··· DATA UNDER STUDY
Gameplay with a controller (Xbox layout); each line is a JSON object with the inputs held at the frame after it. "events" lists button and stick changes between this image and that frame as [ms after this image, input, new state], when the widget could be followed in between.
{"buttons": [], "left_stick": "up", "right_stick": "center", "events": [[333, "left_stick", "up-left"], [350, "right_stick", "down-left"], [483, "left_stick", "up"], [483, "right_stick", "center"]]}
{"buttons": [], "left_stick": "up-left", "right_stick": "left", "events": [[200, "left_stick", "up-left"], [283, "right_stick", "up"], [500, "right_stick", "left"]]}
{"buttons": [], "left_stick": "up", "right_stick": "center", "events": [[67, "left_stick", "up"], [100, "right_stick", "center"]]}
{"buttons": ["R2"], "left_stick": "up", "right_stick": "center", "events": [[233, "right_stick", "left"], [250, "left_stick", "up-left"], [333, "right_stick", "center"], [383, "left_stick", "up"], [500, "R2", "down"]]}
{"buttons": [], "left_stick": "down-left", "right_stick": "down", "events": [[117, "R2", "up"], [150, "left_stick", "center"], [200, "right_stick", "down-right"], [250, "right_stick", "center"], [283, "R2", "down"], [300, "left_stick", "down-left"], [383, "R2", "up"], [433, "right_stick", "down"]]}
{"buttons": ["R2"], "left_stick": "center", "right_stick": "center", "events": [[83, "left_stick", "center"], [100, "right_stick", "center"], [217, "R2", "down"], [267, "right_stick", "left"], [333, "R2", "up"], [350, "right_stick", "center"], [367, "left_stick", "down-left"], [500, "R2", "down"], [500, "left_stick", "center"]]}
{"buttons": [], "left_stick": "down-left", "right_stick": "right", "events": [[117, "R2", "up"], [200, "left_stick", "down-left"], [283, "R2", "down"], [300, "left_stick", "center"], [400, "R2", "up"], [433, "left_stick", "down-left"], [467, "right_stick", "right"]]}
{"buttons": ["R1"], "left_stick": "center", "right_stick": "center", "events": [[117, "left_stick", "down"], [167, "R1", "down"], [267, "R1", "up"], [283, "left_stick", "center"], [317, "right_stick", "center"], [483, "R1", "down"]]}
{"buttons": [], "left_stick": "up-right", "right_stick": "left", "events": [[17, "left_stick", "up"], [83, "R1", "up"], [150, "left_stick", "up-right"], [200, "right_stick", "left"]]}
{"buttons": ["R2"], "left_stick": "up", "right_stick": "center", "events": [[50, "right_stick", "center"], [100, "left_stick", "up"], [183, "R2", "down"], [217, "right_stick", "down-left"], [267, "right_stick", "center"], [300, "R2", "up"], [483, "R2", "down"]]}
······
The data must be given again in full, exactly as written.

Gameplay with a controller (Xbox layout); each line is a JSON object with the inputs held at the frame after it. "events" lists button and stick changes between this image and that frame as [ms after this image, input, new state], when the widget could be followed in between.
{"buttons": [], "left_stick": "up", "right_stick": "center", "events": [[333, "left_stick", "up-left"], [350, "right_stick", "down-left"], [483, "left_stick", "up"], [483, "right_stick", "center"]]}
{"buttons": [], "left_stick": "up-left", "right_stick": "left", "events": [[200, "left_stick", "up-left"], [283, "right_stick", "up"], [500, "right_stick", "left"]]}
{"buttons": [], "left_stick": "up", "right_stick": "center", "events": [[67, "left_stick", "up"], [100, "right_stick", "center"]]}
{"buttons": ["R2"], "left_stick": "up", "right_stick": "center", "events": [[233, "right_stick", "left"], [250, "left_stick", "up-left"], [333, "right_stick", "center"], [383, "left_stick", "up"], [500, "R2", "down"]]}
{"buttons": [], "left_stick": "down-left", "right_stick": "down", "events": [[117, "R2", "up"], [150, "left_stick", "center"], [200, "right_stick", "down-right"], [250, "right_stick", "center"], [283, "R2", "down"], [300, "left_stick", "down-left"], [383, "R2", "up"], [433, "right_stick", "down"]]}
{"buttons": ["R2"], "left_stick": "center", "right_stick": "center", "events": [[83, "left_stick", "center"], [100, "right_stick", "center"], [217, "R2", "down"], [267, "right_stick", "left"], [333, "R2", "up"], [350, "right_stick", "center"], [367, "left_stick", "down-left"], [500, "R2", "down"], [500, "left_stick", "center"]]}
{"buttons": [], "left_stick": "down-left", "right_stick": "right", "events": [[117, "R2", "up"], [200, "left_stick", "down-left"], [283, "R2", "down"], [300, "left_stick", "center"], [400, "R2", "up"], [433, "left_stick", "down-left"], [467, "right_stick", "right"]]}
{"buttons": ["R1"], "left_stick": "center", "right_stick": "center", "events": [[117, "left_stick", "down"], [167, "R1", "down"], [267, "R1", "up"], [283, "left_stick", "center"], [317, "right_stick", "center"], [483, "R1", "down"]]}
{"buttons": [], "left_stick": "up-right", "right_stick": "left", "events": [[17, "left_stick", "up"], [83, "R1", "up"], [150, "left_stick", "up-right"], [200, "right_stick", "left"]]}
{"buttons": ["R2"], "left_stick": "up", "right_stick": "center", "events": [[50, "right_stick", "center"], [100, "left_stick", "up"], [183, "R2", "down"], [217, "right_stick", "down-left"], [267, "right_stick", "center"], [300, "R2", "up"], [483, "R2", "down"]]}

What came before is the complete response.